Deborah Brown, Association for Progressive Communications (APC), opened the session by setting the scene with some background information. In 2012 Frank La Rue the former Rapporteur for Freedom of Expression online, launched a ground-breaking report, which led to a resolution that acknowledged the application of human rights online. Since then the APC has been seeing how they can measure the implementation of the report in various countries.

The session sought to bring together groups that have applied indicators of La Rue’s report to their countries and share their experiences as well as identifying any gaps in policy and practice they came across.

Fernando Garcia, Director of Internet Lab in Mexico, stressed that it is a big challenge to build a framework for freedom of expression that can apply globally.
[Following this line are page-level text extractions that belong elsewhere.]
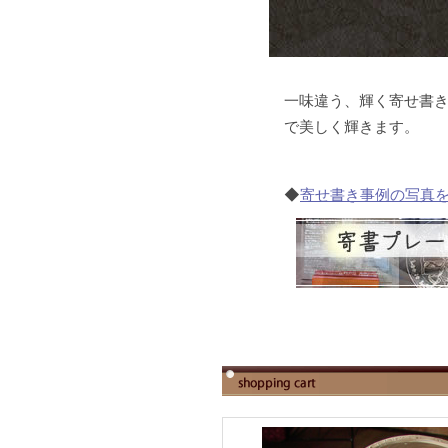
一味違う、輝く寄せ書き
で美しく輝きます。
◆
寄せ書き事例の写真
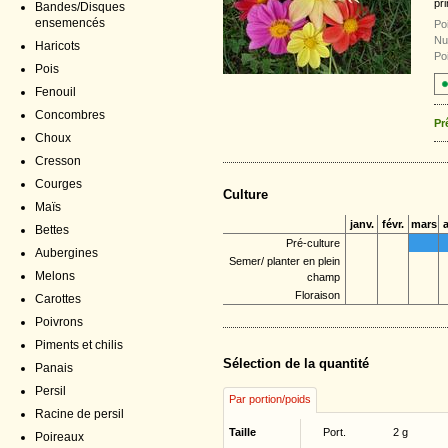
pr
Bandes/Disques
ensemencés
Poi
Nu
Haricots
Po
Pois
Fenouil
Concombres
Pr
Choux
Cresson
Courges
Culture
Maïs
janv.
févr.
mars
a
Bettes
Pré-culture
Aubergines
Semer/ planter en plein
Melons
champ
Floraison
Carottes
Poivrons
Piments et chilis
Sélection de la quantité
Panais
Persil
Par portion/poids
Racine de persil
Taille
Port.
2 g
Poireaux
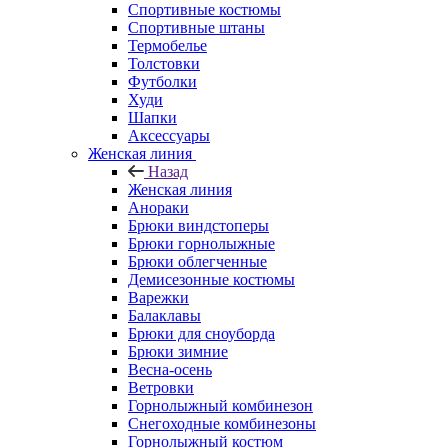
Спортивные костюмы
Спортивные штаны
Термобелье
Толстовки
Футболки
Худи
Шапки
Аксессуары
Женская линия
Назад
Женская линия
Анораки
Брюки виндстоперы
Брюки горнолыжные
Брюки облегченные
Демисезонные костюмы
Варежки
Балаклавы
Брюки для сноуборда
Брюки зимние
Весна-осень
Ветровки
Горнолыжный комбинезон
Снегоходные комбинезоны
Горнолыжный костюм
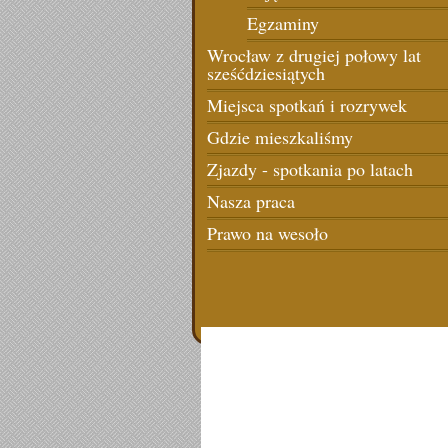
Egzaminy
Wrocław z drugiej połowy lat
sześćdziesiątych
Miejsca spotkań i rozrywek
Gdzie mieszkaliśmy
Zjazdy - spotkania po latach
Nasza praca
Prawo na wesoło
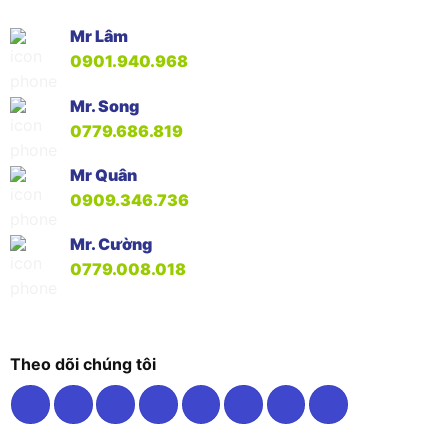
Mr Lâm
0901.940.968
Mr. Song
0779.686.819
Mr Quân
0909.346.736
Mr. Cường
0779.008.018
Theo dõi chúng tôi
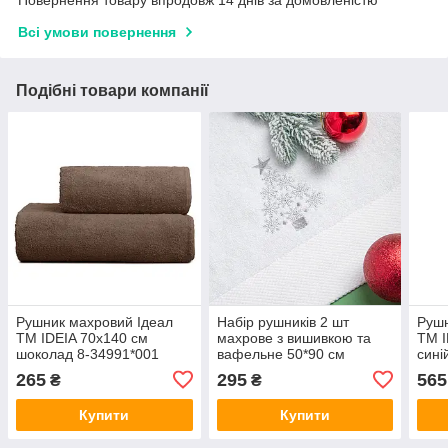
Повернення товару впродовж 14 днів за домовленістю
Всі умови повернення
Подібні товари компанії
Рушник махровий Ідеал
Набір рушників 2 шт
Рушн
TM IDEIA 70х140 см
махрове з вишивкою та
TM I
шоколад 8-34991*001
вафельне 50*90 см
сині
ялинка 8-35378*001
265
295
565
₴
₴
Купити
Купити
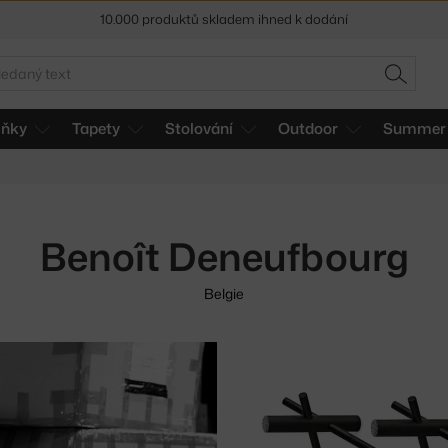
10.000 produktů skladem ihned k dodání
Sleva 5 % pro odběratele
newsletteru
edat
HLEDAT
30 dní na vrácení zboží
lňky
Tapety
Stolování
Outdoor
Summer 
Benoît Deneufbourg
Belgie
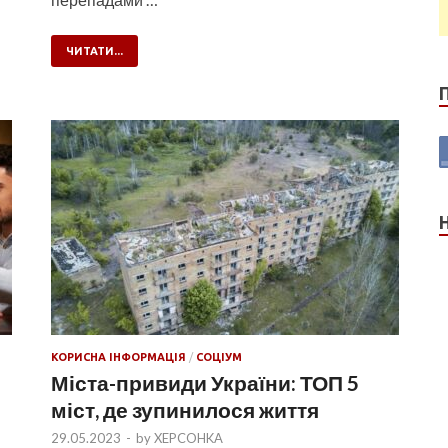
ЧИТАТИ...
КОРИСНА ІНФОРМАЦІЯ
/
СОЦІУМ
Міста-привиди України: ТОП 5
міст, де зупинилося життя
29.05.2023
-
by
XEPCOHKA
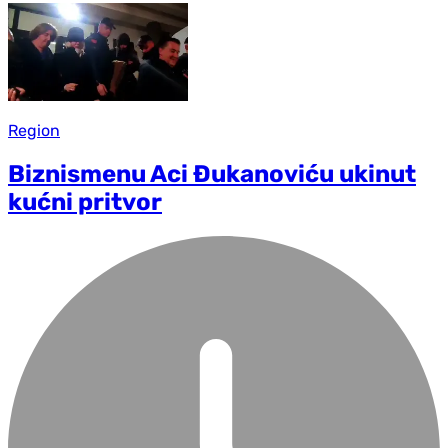
Region
Biznismenu Aci Đukanoviću ukinut
kućni pritvor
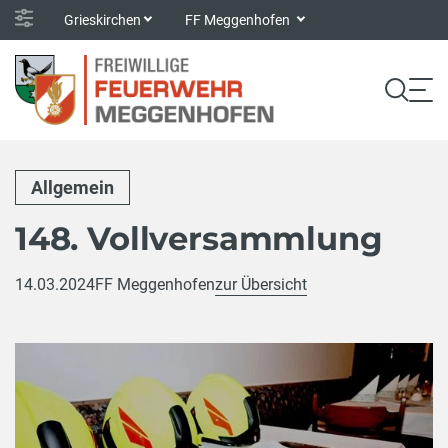
Grieskirchen
FF Meggenhofen
Allgemein
148. Vollversammlung
14.03.2024
FF Meggenhofen
zur Übersicht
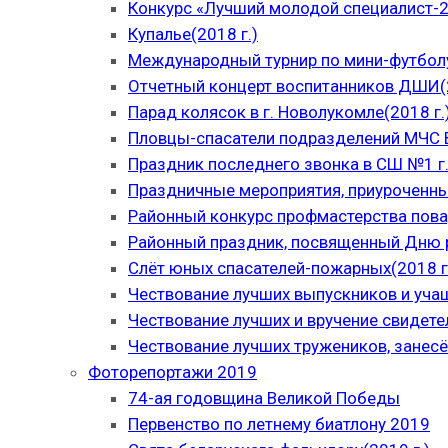
Конкурс «Лучший молодой специалист-
Купалье(2018 г.)
Международный турнир по мини-футболу
Отчетный концерт воспитанников ДШИ(2
Парад колясок в г. Новолукомле(2018 г.
Пловцы-спасатели подразделений МЧС В
Праздник последнего звонка в СШ №1 г.
Праздничные мероприятия, приуроченны
Районный конкурс профмастерства пова
Районный праздник, посвященный Дню р
Слёт юных спасателей-пожарных(2018 г
Чествование лучших выпускников и уча
Чествование лучших и вручение свидет
Чествование лучших тружеников, занесё
Фоторепортажи 2019
74-ая годовщина Великой Победы
Первенство по летнему биатлону 2019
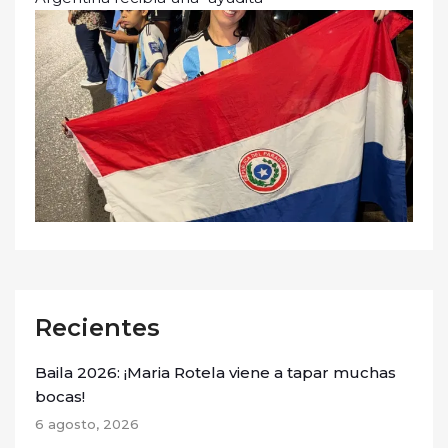
Recientes
Baila 2026: ¡Maria Rotela viene a tapar muchas
bocas!
6 agosto, 2026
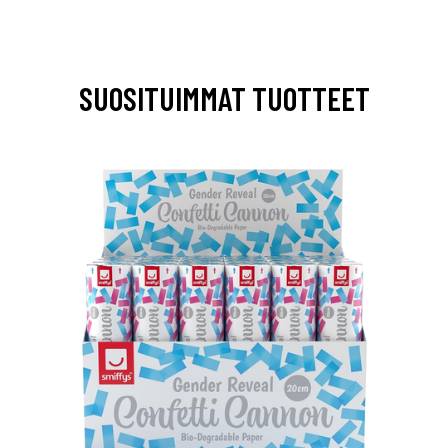
SUOSITUIMMAT TUOTTEET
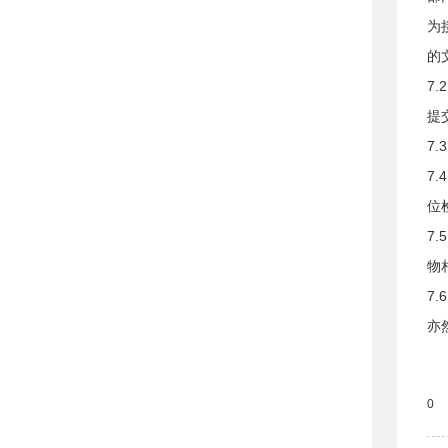
为
的
7
提
7
7
位
7
物
7
亦
0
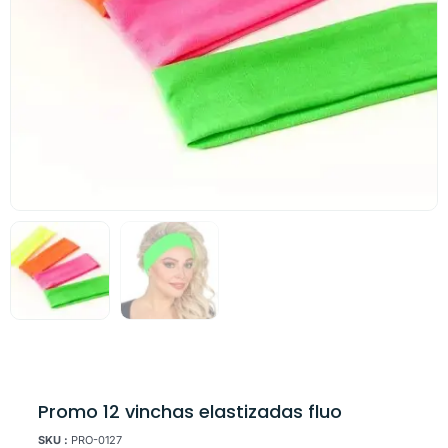
Promo 12 vinchas elastizadas fluo
SKU :
PRO-0127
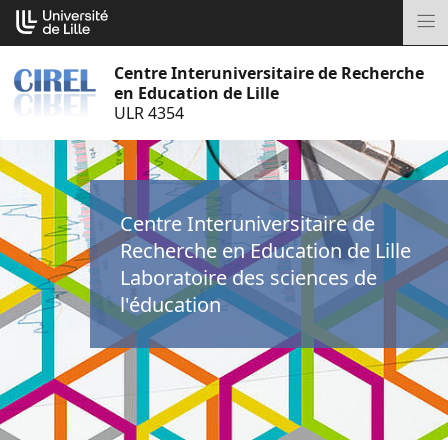
Aller
Cookies management panel
au
M
contenu
Centre Interuniversitaire de Recherche
en Education de Lille
ULR 4354
Centre Interuniversitaire de
Recherche en Education de Lille
Laboratoire des sciences de
l'éducation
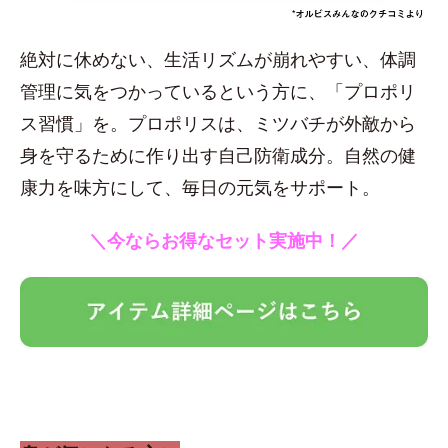
絶対に休めない、生活リズムが崩れやすい、体調
管理に気をつかっているという方に、「プロポリ
ス習慣」を。プロポリスは、ミツバチが外敵から
身を守るために作り出す自己防衛成分。自然の健
康力を味方にして、毎日の元気をサポート。
＼今ならお得なセット実施中！／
He explained how in Mexico it is common practice to hijack legislation for restricting free speech (e.g. data protection, copyright). He further expressed his view that the TTPIP will only augment this problem of DMCA being used in countries other than the US.

With regards to the situation in India, Ritu Schrivastawa, Digital Empowerment Foundation, stated that there seems to be two key elements missing. Firstly, access should not only be considered as simply having access to the Internet, but should also take into account affordability and accessibility of the Internet connection. Secondly, the issue of human rights and women is a parameter crucially missing from the framework.

Juan Carlos Lara, Derechos Digitales, offered an insight into the Latin American perspective. He explained how the region is unique due to the prevalence of US jurisprudence, and that the governance context is far from ideal as private stakeholders are very powerful. He highlighted how the application of the La Rue framework to this context has provided some proof that a history of state abuse and control replicates itself in more recent issues like Internet governance.

When the session went to Q&A, it became clear that the audience agreed with the panellists that the concept “revenge porn” should be revisited, and that gender based violence should not exclusively be considering in the context of women.